Problem 1 —
In the text about Heart Core joining Bio-Imaging, turn the paragraph that begins "Heart Core has close operational relationships" into a short list that keeps its main facts.
Problem 2 —
Pick up the text about Heart Core joining Bio-Imaging after its final sentence and keep writing.
───── Text section
John Blank, the Managing Director
of Bio-Imaging's European Operations, commented, "We have
known and worked together on projects with the outstanding
team from Heart Core and have always been impressed with
their scientific expertise, experience in medical imaging
and dedication to excellence. We look forward to welcoming
the entire team from Heart Core to Bio-Imaging. The proximity
of their offices to our European operation in Leiden should
facilitate a seamless integration of the two organizations."
Prof. Reiber, General Director of
Heart Core, added, "We are pleased to be joining a leading
international provider of medical imaging services for
clinical trials like Bio-Imaging. We have gotten to know
Bio-Imaging through working together on several projects
and appreciate that Bio-Imaging places the same high value
on quality and customer service as we do. We are pleased
that, by joining forces with Bio-Imaging, we will be able
to expand the breadth of services we offer and extend our
global reach."
Heart Core has close operational
relationships with the Department of Radiology and the
Division of Image Processing (LKEB) at Leiden University
Medical Center, and with Medis medical imaging systems
B.V., a leading developer of analytical software solutions
for the quantification of medical images. It is intended
that these relationships will be maintained subsequent
to the transaction with Bio-Imaging.
Mr. Weinstein concluded, "We continue
to look for equally suitable opportunities to make other
acquisitions. We will keep our shareholders and the market
informed as we pursue additional transactions."
Additional information on Heart Core
and their services can be found at www.heartcore.nl.
Bio-Imaging Technologies, Inc. is
a healthcare contract service organization providing services
that support the product development process of the pharmaceutical,
biotechnology and medical device industries. The Company
has specialized in assisting its clients in the design
and management of the medical-imaging component of clinical
trials since 1990. Bio-Imaging serves its clients on a
global basis through its US Core Lab in Newtown, PA, its
European Core Lab in Leiden, The Netherlands, and business
offices in Massachusetts, the United Kingdom and Germany.
──────────
───── Data provided
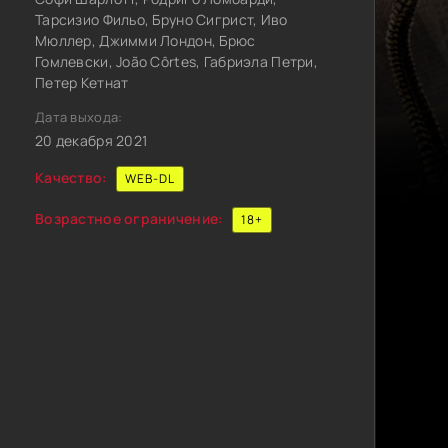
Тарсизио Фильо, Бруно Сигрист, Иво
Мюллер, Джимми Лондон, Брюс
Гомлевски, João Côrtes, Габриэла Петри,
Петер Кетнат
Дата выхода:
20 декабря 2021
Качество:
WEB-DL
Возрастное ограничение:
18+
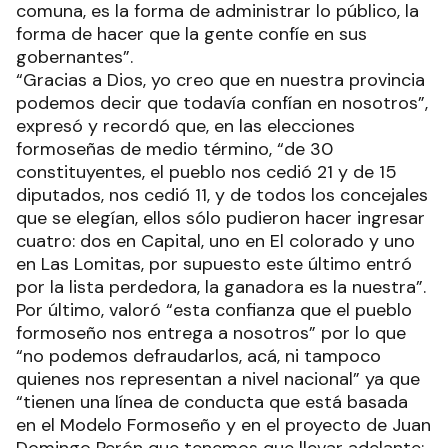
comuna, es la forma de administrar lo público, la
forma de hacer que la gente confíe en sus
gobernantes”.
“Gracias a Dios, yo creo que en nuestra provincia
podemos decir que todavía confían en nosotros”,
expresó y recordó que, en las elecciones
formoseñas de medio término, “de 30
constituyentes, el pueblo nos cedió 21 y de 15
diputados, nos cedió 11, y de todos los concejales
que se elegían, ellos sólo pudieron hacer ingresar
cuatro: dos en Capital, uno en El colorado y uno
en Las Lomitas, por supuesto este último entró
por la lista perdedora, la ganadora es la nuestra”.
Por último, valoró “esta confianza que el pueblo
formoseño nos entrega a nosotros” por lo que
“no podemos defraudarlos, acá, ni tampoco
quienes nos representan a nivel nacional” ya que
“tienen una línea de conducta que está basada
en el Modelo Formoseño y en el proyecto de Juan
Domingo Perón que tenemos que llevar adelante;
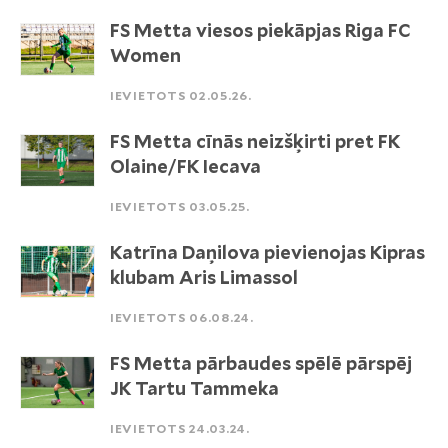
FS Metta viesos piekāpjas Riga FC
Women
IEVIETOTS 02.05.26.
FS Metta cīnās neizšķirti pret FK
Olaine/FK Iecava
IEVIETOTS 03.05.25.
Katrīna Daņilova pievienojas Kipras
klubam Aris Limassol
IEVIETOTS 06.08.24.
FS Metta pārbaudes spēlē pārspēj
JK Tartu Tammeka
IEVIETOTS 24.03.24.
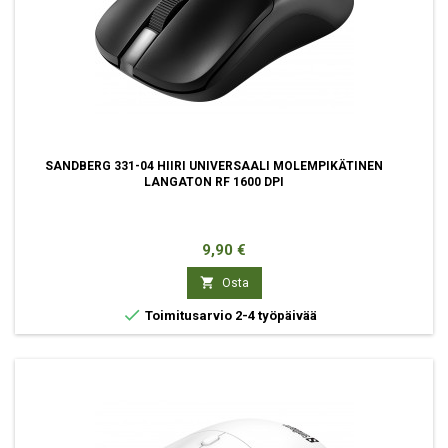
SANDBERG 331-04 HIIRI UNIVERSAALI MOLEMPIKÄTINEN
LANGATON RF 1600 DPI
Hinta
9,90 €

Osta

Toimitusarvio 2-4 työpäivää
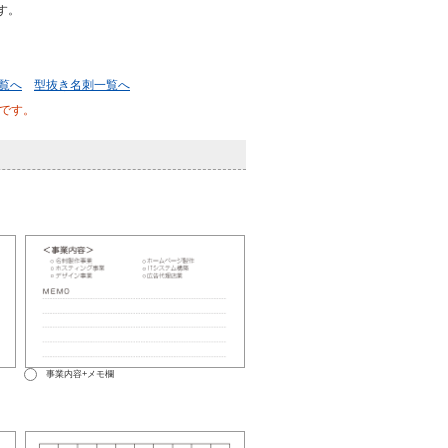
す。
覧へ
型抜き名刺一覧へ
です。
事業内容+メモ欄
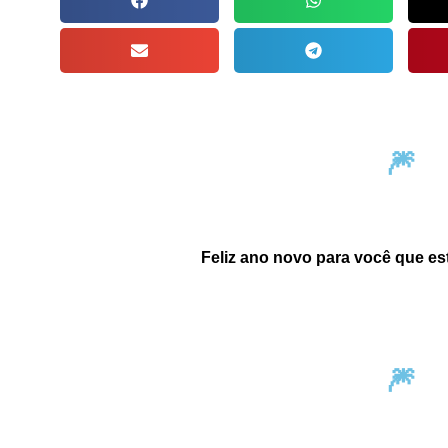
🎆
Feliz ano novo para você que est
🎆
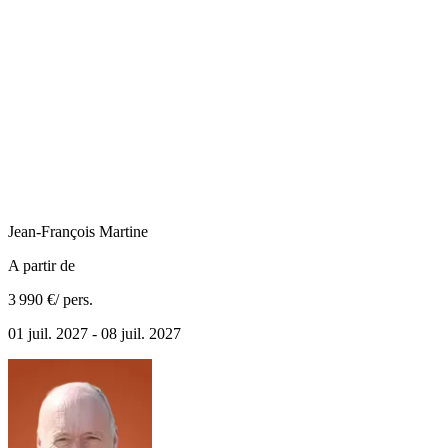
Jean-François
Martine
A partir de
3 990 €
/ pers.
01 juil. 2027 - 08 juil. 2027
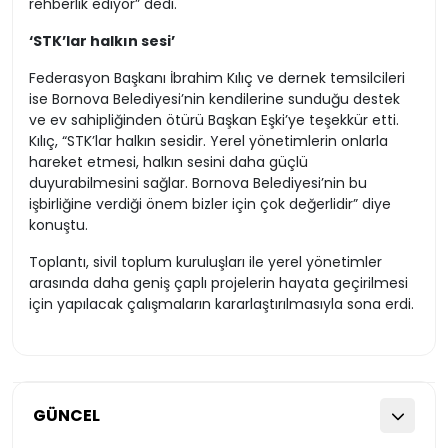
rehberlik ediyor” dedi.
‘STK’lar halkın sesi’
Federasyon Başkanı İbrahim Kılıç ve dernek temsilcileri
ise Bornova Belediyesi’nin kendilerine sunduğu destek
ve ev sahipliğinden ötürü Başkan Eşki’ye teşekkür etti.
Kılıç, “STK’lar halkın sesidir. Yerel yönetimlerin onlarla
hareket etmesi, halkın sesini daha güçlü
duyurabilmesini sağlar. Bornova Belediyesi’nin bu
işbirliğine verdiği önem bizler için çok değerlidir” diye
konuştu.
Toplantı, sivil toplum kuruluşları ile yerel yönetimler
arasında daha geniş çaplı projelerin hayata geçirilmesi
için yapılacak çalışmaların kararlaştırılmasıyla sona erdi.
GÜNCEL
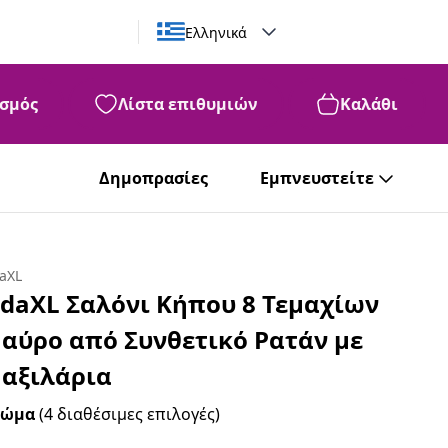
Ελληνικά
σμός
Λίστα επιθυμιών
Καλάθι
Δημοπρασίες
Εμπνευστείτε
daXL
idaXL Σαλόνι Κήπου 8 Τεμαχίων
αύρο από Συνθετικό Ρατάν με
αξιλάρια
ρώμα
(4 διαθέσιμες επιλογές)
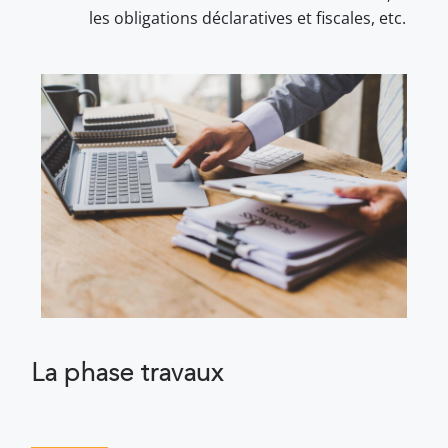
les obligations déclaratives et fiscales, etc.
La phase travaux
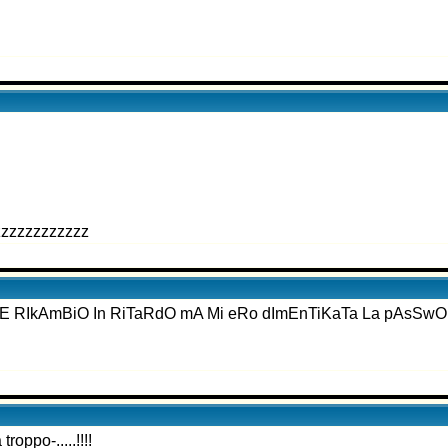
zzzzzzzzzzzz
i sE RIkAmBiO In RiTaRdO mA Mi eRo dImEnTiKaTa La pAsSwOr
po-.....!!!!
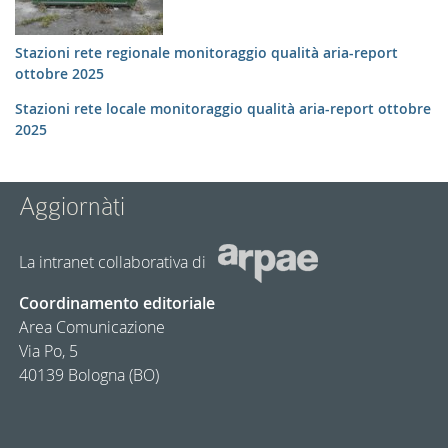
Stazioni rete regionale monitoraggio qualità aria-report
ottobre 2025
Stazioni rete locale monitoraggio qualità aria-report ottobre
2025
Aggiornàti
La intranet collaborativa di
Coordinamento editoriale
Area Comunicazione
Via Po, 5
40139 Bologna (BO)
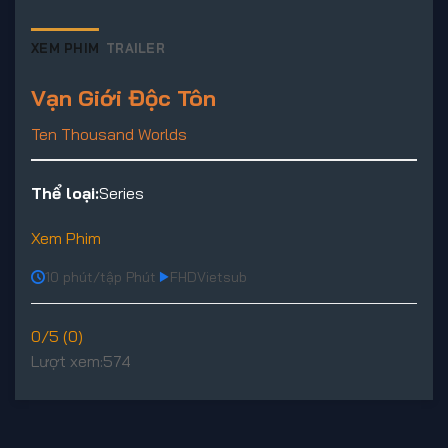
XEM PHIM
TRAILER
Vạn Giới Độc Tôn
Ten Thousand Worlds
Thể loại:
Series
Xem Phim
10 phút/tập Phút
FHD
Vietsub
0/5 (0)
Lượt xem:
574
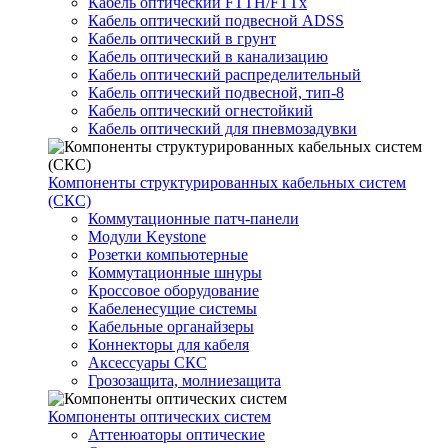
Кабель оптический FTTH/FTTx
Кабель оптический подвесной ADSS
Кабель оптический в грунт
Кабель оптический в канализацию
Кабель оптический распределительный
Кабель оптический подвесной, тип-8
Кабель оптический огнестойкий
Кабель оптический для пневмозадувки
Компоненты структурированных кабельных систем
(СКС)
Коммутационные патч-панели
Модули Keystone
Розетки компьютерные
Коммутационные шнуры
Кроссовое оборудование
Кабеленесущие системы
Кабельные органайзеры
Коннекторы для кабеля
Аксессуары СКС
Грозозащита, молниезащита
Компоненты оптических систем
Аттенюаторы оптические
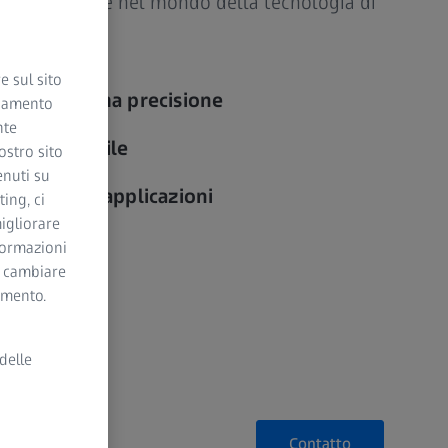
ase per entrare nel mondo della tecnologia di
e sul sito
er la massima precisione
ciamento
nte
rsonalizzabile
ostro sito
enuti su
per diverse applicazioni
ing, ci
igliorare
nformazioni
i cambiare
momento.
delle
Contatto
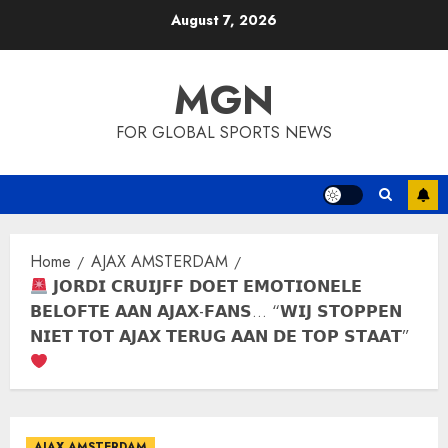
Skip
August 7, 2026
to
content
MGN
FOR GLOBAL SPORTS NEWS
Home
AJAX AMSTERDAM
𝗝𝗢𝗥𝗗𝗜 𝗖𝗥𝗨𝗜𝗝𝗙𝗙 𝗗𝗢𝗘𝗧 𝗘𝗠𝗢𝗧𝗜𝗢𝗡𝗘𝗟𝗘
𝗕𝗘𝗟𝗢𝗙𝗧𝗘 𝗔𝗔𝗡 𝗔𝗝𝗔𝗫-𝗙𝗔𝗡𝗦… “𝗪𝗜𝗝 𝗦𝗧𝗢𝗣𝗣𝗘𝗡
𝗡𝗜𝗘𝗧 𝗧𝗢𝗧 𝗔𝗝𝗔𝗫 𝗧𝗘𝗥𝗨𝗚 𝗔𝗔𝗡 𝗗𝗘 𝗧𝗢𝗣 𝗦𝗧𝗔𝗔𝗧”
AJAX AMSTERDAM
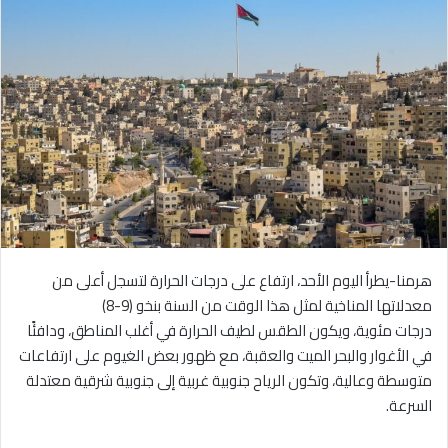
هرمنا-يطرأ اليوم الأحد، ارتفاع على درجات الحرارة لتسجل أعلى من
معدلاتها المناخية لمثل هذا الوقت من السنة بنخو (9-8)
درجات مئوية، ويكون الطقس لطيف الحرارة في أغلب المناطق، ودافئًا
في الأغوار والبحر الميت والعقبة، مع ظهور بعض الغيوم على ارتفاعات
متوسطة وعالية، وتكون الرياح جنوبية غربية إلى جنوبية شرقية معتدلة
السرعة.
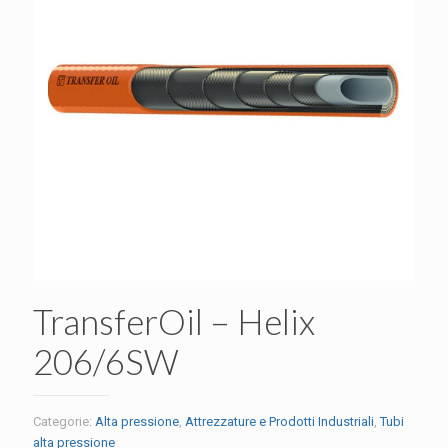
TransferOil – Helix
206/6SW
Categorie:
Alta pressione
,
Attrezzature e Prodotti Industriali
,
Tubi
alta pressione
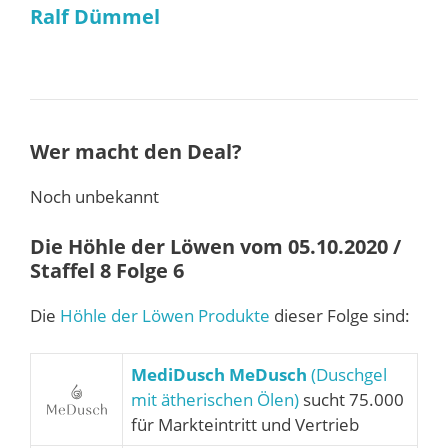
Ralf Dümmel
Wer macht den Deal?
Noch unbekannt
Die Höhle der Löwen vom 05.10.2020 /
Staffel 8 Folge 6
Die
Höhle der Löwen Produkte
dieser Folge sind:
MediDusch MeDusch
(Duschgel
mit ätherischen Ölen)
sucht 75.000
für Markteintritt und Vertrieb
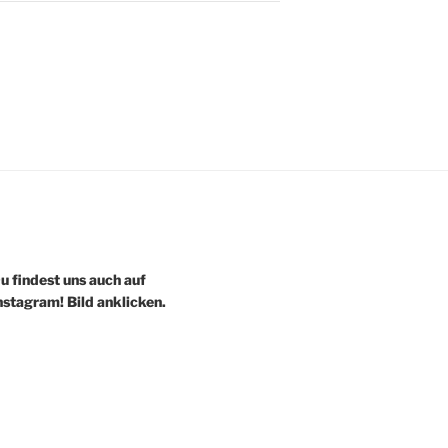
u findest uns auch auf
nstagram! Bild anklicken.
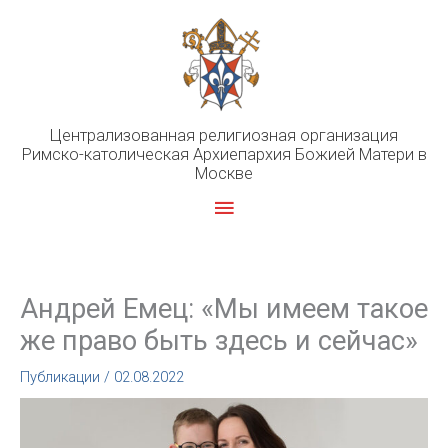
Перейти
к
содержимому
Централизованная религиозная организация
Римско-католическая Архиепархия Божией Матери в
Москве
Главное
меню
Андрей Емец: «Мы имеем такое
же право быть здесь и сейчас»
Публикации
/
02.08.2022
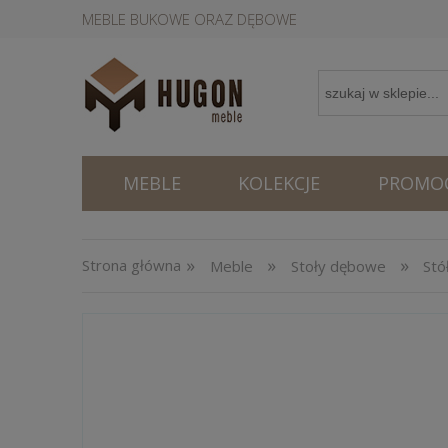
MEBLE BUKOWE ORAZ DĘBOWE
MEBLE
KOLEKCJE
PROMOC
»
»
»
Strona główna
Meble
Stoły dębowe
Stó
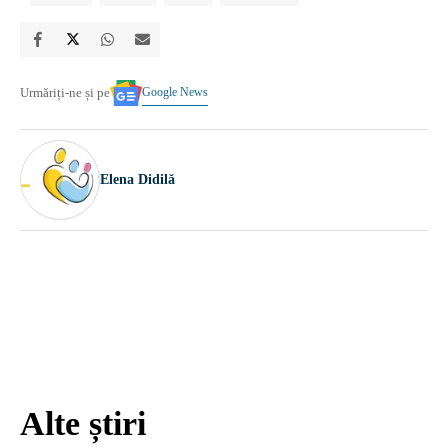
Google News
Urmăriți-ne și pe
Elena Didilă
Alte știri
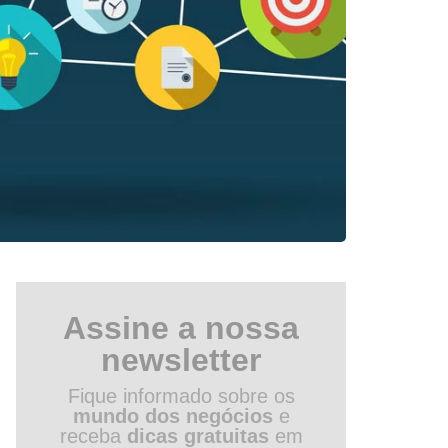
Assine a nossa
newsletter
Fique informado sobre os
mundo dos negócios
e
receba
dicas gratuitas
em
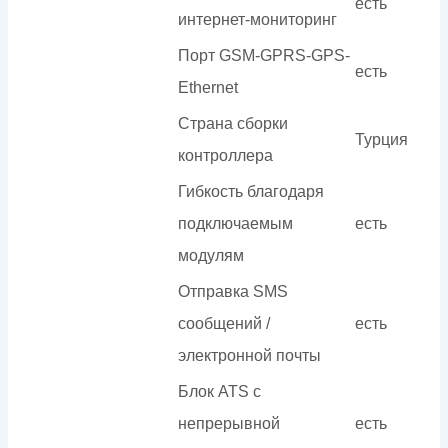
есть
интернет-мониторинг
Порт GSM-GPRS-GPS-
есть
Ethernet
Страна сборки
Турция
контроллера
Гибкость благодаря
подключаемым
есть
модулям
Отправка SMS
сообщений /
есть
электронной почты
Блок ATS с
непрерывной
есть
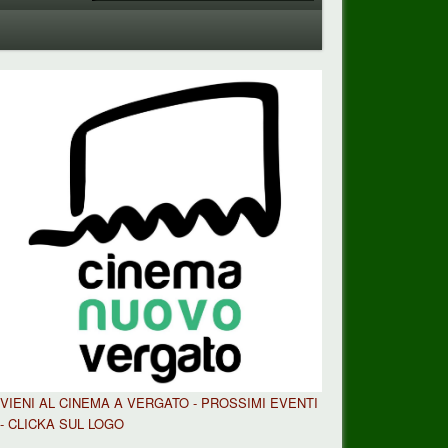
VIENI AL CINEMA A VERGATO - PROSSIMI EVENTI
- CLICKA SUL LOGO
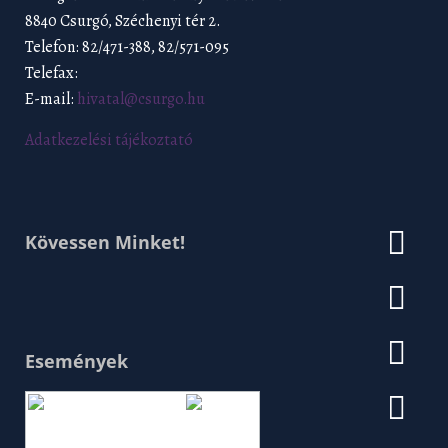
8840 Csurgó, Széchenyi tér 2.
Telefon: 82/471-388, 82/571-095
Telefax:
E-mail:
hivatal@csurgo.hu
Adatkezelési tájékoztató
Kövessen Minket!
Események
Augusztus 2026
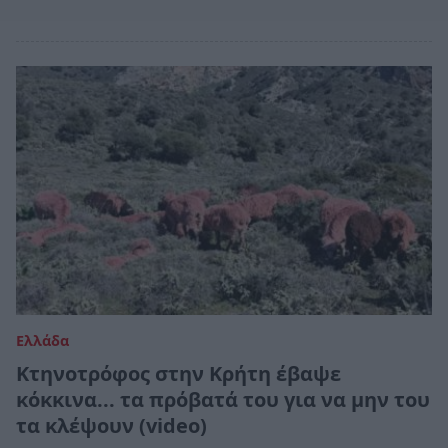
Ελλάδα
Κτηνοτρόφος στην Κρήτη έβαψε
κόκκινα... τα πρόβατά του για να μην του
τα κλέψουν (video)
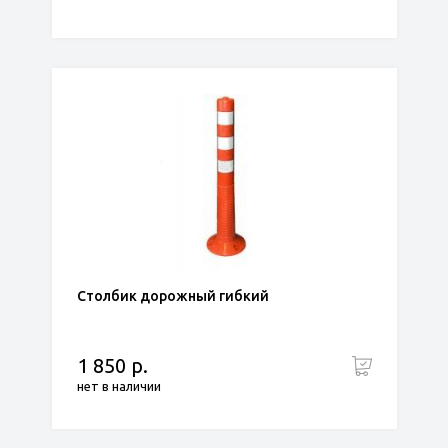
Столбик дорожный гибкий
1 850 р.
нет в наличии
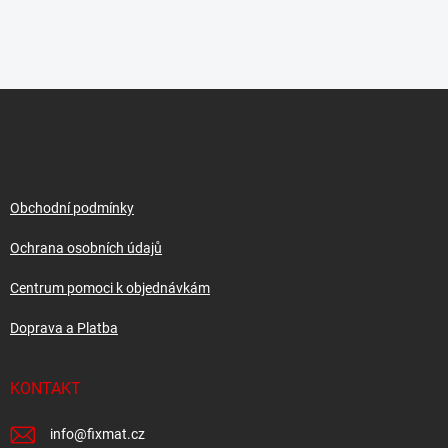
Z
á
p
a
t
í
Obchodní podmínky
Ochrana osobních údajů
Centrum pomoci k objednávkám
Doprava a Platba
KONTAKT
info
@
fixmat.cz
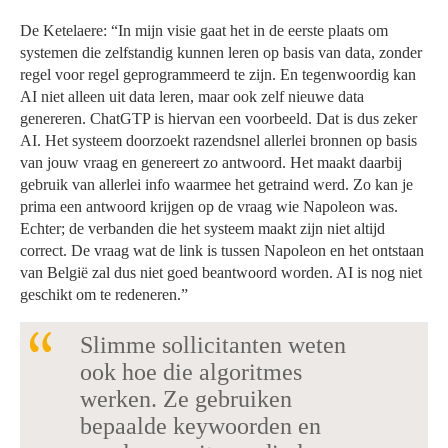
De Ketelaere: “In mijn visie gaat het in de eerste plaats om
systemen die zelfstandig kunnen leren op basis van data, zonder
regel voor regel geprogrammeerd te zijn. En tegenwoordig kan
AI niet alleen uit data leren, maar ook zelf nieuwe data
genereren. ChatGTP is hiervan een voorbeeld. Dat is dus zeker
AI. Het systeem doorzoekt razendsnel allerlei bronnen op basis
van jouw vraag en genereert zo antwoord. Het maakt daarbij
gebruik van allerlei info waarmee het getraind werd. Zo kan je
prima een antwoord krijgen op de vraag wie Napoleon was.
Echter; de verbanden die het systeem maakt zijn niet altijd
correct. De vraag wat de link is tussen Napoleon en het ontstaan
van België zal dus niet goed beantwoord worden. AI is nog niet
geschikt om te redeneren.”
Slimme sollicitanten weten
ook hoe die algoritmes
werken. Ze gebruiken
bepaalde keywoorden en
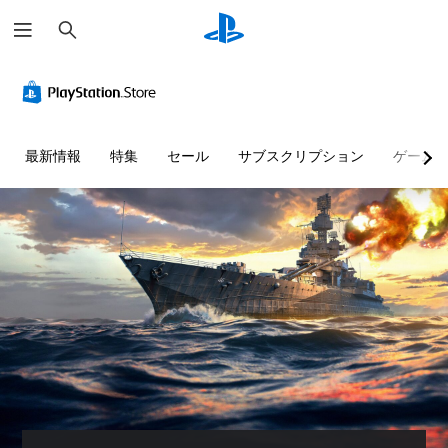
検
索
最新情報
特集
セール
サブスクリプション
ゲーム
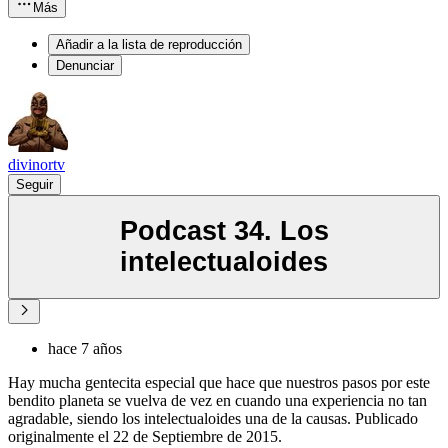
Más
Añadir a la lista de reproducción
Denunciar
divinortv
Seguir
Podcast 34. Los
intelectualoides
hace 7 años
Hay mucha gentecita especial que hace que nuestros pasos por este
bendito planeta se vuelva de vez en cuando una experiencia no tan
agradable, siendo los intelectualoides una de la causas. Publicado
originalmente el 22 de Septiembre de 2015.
──────────
Exercise response 1 —
- Heart Core works closely with the Department of Radiology and the Division of Image Processing (LKEB) at Leiden University Medical Center.
- It also works closely with Medis medical imaging systems B.V., a leading developer of analytical software for measuring medical images.
- These relationships are meant to continue after the transaction with Bio-Imaging.

Exercise response 2 —
Through its recently acquired CapMed division, Bio-Imaging
provides the Personal HealthKey(TM) technology and the
Personal Health Record (PHR) software allowing patients
to better monitor and manage their health care information.
Certain matters discussed in this
press release are "forward-looking statements" intended
to qualify for the safe harbors from liability established
by the Private Securities Litigation Reform Act of 1995.
In particular, the Company's statements regarding trends
in the marketplace and potential future results are examples
of such forward-looking statements. The forward-looking
statements include risks and uncertainties, including,
but not limited to, the consummation and the successful
integration of the proposed acquisition, the timing of
projects due to the variability in size, scope and duration
of projects, estimates made by management with respect
to the Company's critical accounting policies, regulatory
delays, clinical study results which lead to reductions
or cancellations of projects, and other factors, including
general economic conditions and regulatory developments,
not within the Company's control. The factors discussed
herein and expressed from time to time in the Company's
filings with the Securities and Exchange Commission could
cause actual results and developments to be materially
different from those expressed in or implied by such statements.
The forward-looking statements are made only as of the
date of this press release and the Company undertakes no
obligation to publicly update such forward-looking statements
to reflect subsequent events or circumstance.